Un Richebourg DRC 1953 à ne pas juger lundi, 30 avril 2012

Le 30 avril, c’est la veille du premier mai. Quand c’est un lundi, c’est l’occasion d’un pont. Aussi bien mon gendre que moi, nous sommes allés au bureau. Mais les horaires sont plus flexibles, aussi un dîner impromptu s’improvise. Aucune recherche gastronomique, car les petits-enfants dînent avec nous. J’avais repéré en cave une bouteille qu’il faut boire. Elle me paraît opportune.

Nous commençons par un Champagne Dom Ruinart 1990 qui est absolument splendide. Il a atteint un équilibre d’une sérénité rare. Il est vif, puissant, titillant le palais de sa pétillante vigueur. Sur du Pata negra, c’est un régal. J’ouvre le Richebourg Domaine de la Romanée Conti 1953 bien tard. Le haut du bouchon non encore extirpé sent la cave humide, d’une terre noble. La couleur dans la bouteille est très engageante. Si le niveau est bas, l’essai semble possible. Le nez du vin est expressif. On peut y trouver du chocolat, du cacao, du café ou d’autres arômes, mais pour moi, c’est la signature inconditionnelle de la Romanée Conti qui est là : rose et sel.
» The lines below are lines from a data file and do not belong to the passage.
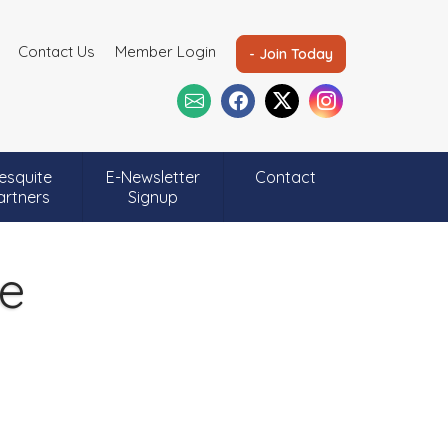
Contact Us
Member Login
- Join Today
esquite
E-Newsletter
Contact
artners
Signup
ee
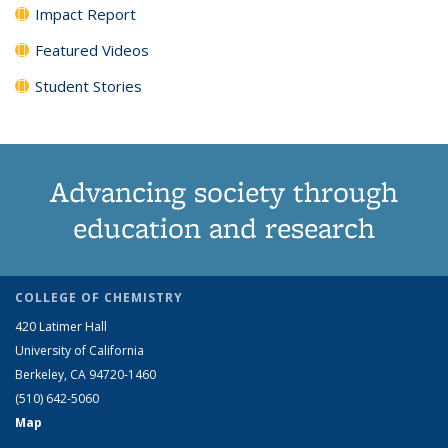
Impact Report
Featured Videos
Student Stories
Advancing society through
education and research
COLLEGE OF CHEMISTRY
420 Latimer Hall
University of California
Berkeley, CA 94720-1460
(510) 642-5060
Map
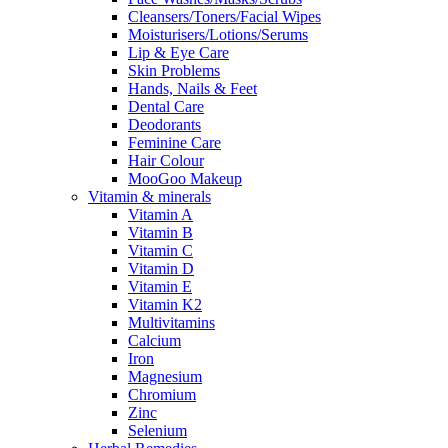
Cleansers/Toners/Facial Wipes
Moisturisers/Lotions/Serums
Lip & Eye Care
Skin Problems
Hands, Nails & Feet
Dental Care
Deodorants
Feminine Care
Hair Colour
MooGoo Makeup
Vitamin & minerals
Vitamin A
Vitamin B
Vitamin C
Vitamin D
Vitamin E
Vitamin K2
Multivitamins
Calcium
Iron
Magnesium
Chromium
Zinc
Selenium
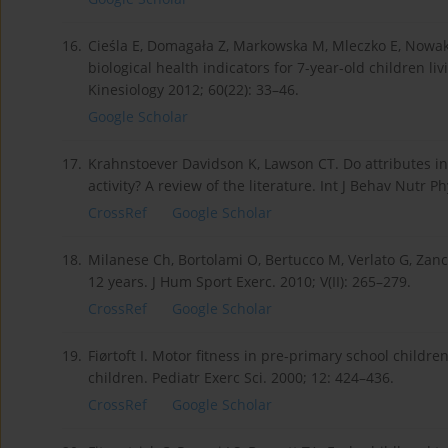
16.
Cieśla E, Domagała Z, Markowska M, Mleczko E, Nowak-S
biological health indicators for 7-year-old children li
Kinesiology 2012; 60(22): 33–46.
Google Scholar
17.
Krahnstoever Davidson K, Lawson CT. Do attributes in
activity? A review of the literature. Int J Behav Nutr P
CrossRef
Google Scholar
18.
Milanese Ch, Bortolami O, Bertucco M, Verlato G, Zan
12 years. J Hum Sport Exerc. 2010; V(II): 265–279.
CrossRef
Google Scholar
19.
Fiørtoft I. Motor fitness in pre-primary school childr
children. Pediatr Exerc Sci. 2000; 12: 424–436.
CrossRef
Google Scholar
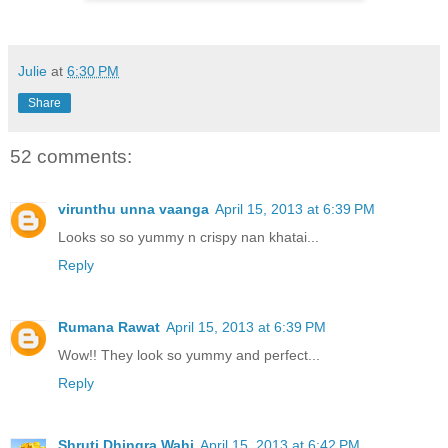
Julie
at
6:30 PM
Share
52 comments:
virunthu unna vaanga
April 15, 2013 at 6:39 PM
Looks so so yummy n crispy nan khatai...
Reply
Rumana Rawat
April 15, 2013 at 6:39 PM
Wow!! They look so yummy and perfect...
Reply
Shruti Dhingra Wahi
April 15, 2013 at 6:42 PM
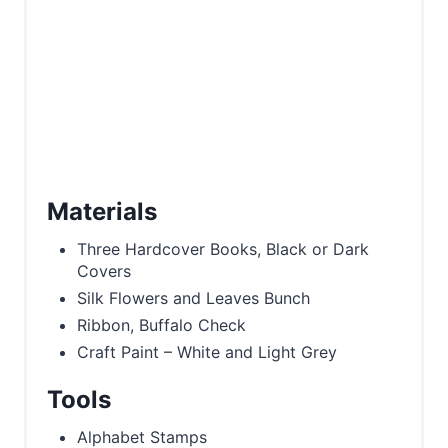
Materials
Three Hardcover Books, Black or Dark
Covers
Silk Flowers and Leaves Bunch
Ribbon, Buffalo Check
Craft Paint – White and Light Grey
Tools
Alphabet Stamps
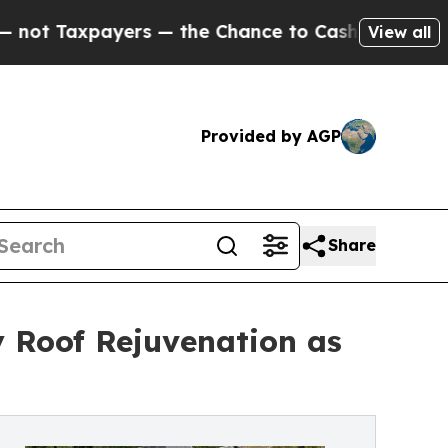
ayers — the Chance to Cash in on Publicly Owned
View all
Provided by AGP
Share
 Roof Rejuvenation as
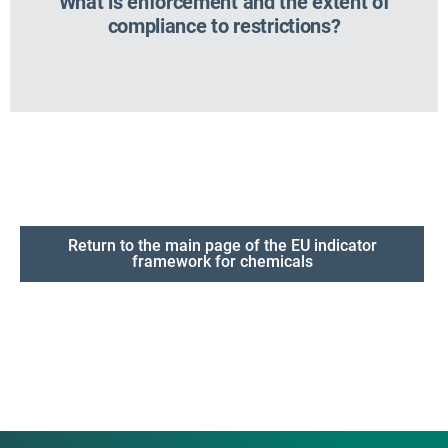
What is enforcement and the extent of
compliance to restrictions?
Return to the main page of the EU indicator
framework for chemicals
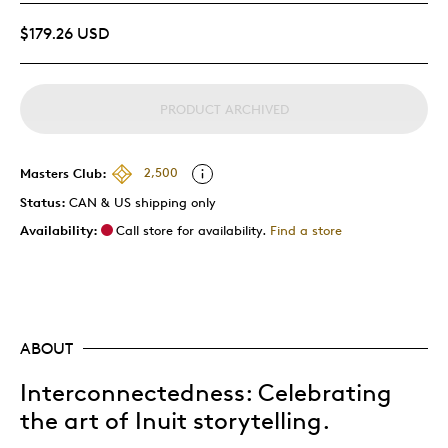
$179.26 USD
PRODUCT ARCHIVED
Masters Club:
2,500
Status:
CAN & US shipping only
Availability:
Call store for availability.
Find a store
ABOUT
Interconnectedness: Celebrating
the art of Inuit storytelling.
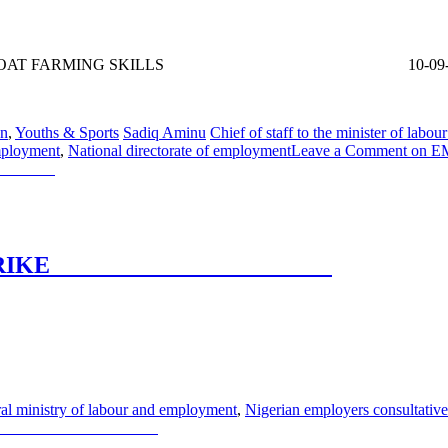
TO ACQUIRE GOAT FARMING SKILLS 10-09
on
,
Youths & Sports
Sadiq Aminu
Chief of staff to the minister of lab
employment
,
National directorate of employment
Leave a Comment
on E
ILLS
 WARNING STRIKE
ING STRIKE
al ministry of labour and employment
,
Nigerian employers consultativ
NING STRIKE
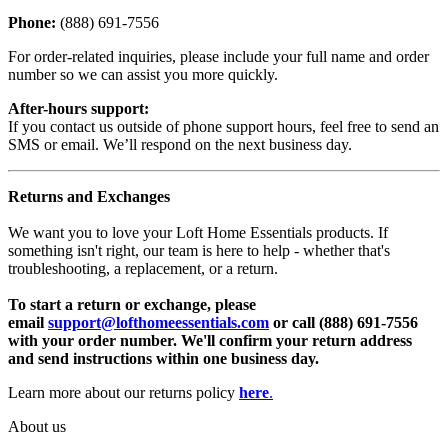
Phone:
(888) 691-7556
For order-related inquiries, please include your full name and order
number so we can assist you more quickly.
After-hours support:
If you contact us outside of phone support hours, feel free to send an
SMS or email. We’ll respond on the next business day.
Returns and Exchanges
We want you to love your Loft Home Essentials products. If
something isn't right, our team is here to help - whether that's
troubleshooting, a replacement, or a return.
To start a return or exchange, please
email
support@lofthomeessentials.com
or call (888) 691-7556
with your order number. We'll confirm your return address
and send instructions within one business day.
Learn more about our returns policy
here
.
About us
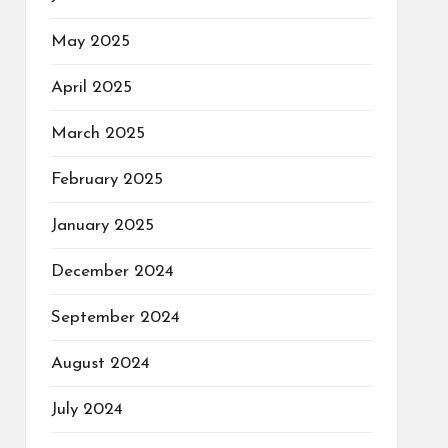
May 2025
April 2025
March 2025
February 2025
January 2025
December 2024
September 2024
August 2024
July 2024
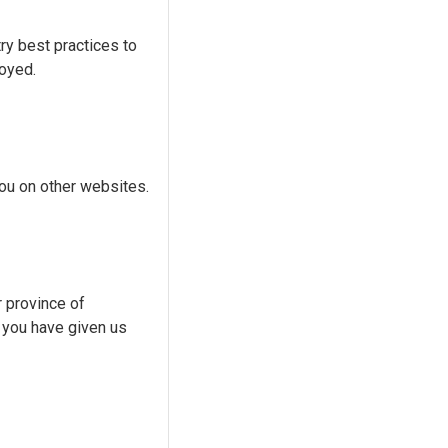
ry best practices to
royed.
you on other websites.
r province of
d you have given us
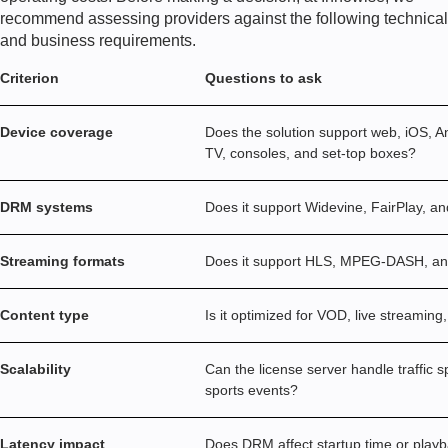
recommend assessing providers against the following technical
and business requirements.
Criterion
Questions to ask
Device coverage
Does the solution support web, iOS, A
TV, consoles, and set-top boxes?
DRM systems
Does it support Widevine, FairPlay, 
Streaming formats
Does it support HLS, MPEG-DASH, 
Content type
Is it optimized for VOD, live streaming
Scalability
Can the license server handle traffic s
sports events?
Latency impact
Does DRM affect startup time or play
La première gorgée est incertaine, car la subtilité du domaine est entravée par une légère déviation. Je sens que ce vin, s’il avait été ouvert quatre heures avant, serait splendide. Alors, on attend un peu. Et le vin progressivement s’étire, étend ses membres et déploie sa palette aromatique. Bien sûr, en fond de décor, il y a une certaine faiblesse. Mais l’expressivité du vin est telle que le plaisir s’élargit autant que le vin. Et la lie est tout simplement géniale, avec cette minéralité saline propre aux vins du domaine.

L’image qui me vient est celle de la Pointe du Raz. Quand on la voit sous la pluie – hypothèse recevable – c’est la Pointe du Raz que l’on voit, et l’on oublie la pluie. Avec ce délicat Richebourg, la fatigue est présente, mais c’est un Richebourg 1953 du domaine que l’on boit. Et comme on en perçoit lisiblement les contours, le plaisir est là. Nul n’est besoin de noter un tel vin. Capter sa finesse et sa subtilité est diantrement plus important.